In full and exactly, please return the records, but keep out the pictures.

*** Opening of Extracted entries ***

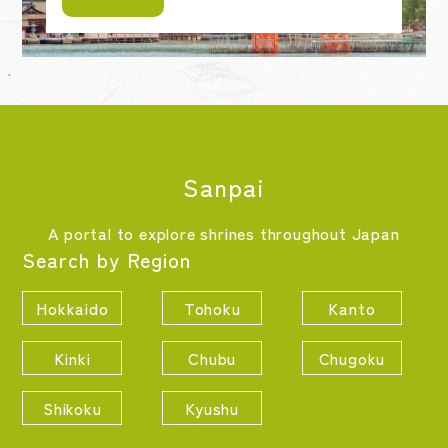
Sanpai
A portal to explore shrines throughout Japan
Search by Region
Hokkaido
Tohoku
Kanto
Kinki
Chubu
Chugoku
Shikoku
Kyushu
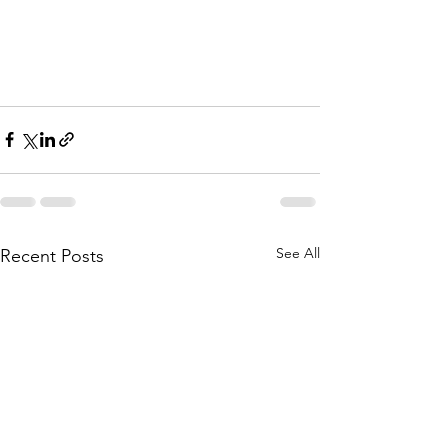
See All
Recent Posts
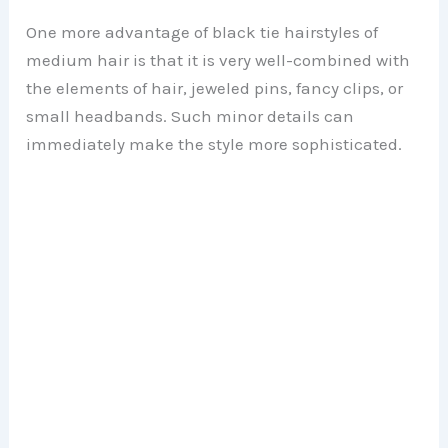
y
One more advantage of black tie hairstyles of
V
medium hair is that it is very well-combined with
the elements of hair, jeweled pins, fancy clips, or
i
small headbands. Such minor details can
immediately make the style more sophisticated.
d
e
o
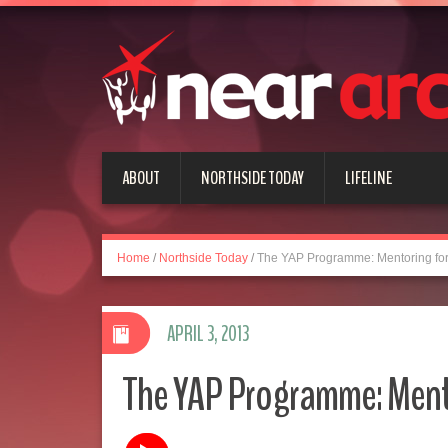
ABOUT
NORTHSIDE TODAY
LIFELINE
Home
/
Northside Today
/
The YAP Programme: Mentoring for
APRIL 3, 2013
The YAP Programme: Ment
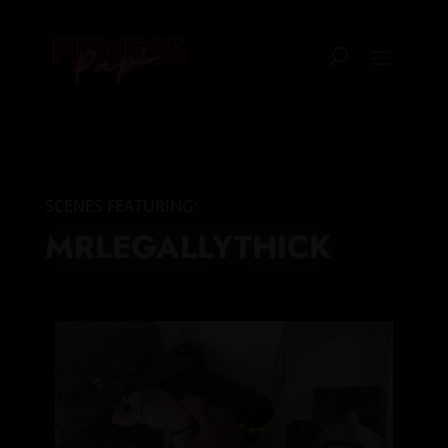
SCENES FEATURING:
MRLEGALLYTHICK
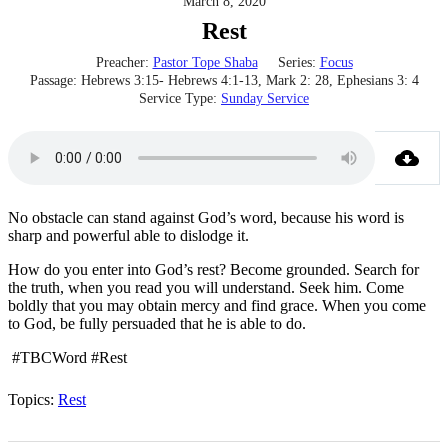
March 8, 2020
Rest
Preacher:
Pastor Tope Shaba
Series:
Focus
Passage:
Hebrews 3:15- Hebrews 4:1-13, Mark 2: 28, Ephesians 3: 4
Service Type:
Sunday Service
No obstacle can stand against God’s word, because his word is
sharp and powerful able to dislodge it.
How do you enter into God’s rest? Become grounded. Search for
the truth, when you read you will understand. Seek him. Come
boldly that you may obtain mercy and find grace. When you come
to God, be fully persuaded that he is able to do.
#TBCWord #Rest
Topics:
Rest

*** Close of Extracted entries ***

▶ [Answer space]:
Sanpai
A portal to explore shrines throughout Japan
Search by Region
Hokkaido
Tohoku
Kanto
Kinki
Chubu
Chugoku
Shikoku
Kyushu
See All
Recent Posts
y
One more advantage of black tie hairstyles of
V
medium hair is that it is very well-combined with
the elements of hair, jeweled pins, fancy clips, or
i
small headbands. Such minor details can
immediately make the style more sophisticated.
d
e
o
ABOUT
NORTHSIDE TODAY
LIFELINE
Home
/
Northside Today
/
The YAP Programme: Mentoring for
APRIL 3, 2013
The YAP Programme: Ment
SCENES FEATURING:
MRLEGALLYTHICK
March 8, 2020
Rest
Preacher:
Pastor Tope Shaba
Series:
Focus
Passage:
Hebrews 3:15- Hebrews 4:1-13, Mark 2: 28, Ephesians 3: 4
Service Type:
Sunday Service
No obstacle can stand against God’s word, because his word is
sharp and powerful able to dislodge it.
How do you enter into God’s rest? Become grounded. Search for
the truth, when you read you will understand. Seek him. Come
boldly that you may obtain mercy and find grace. When you come
to God, be fully persuaded that he is able to do.
#TBCWord #Rest
Topics:
Rest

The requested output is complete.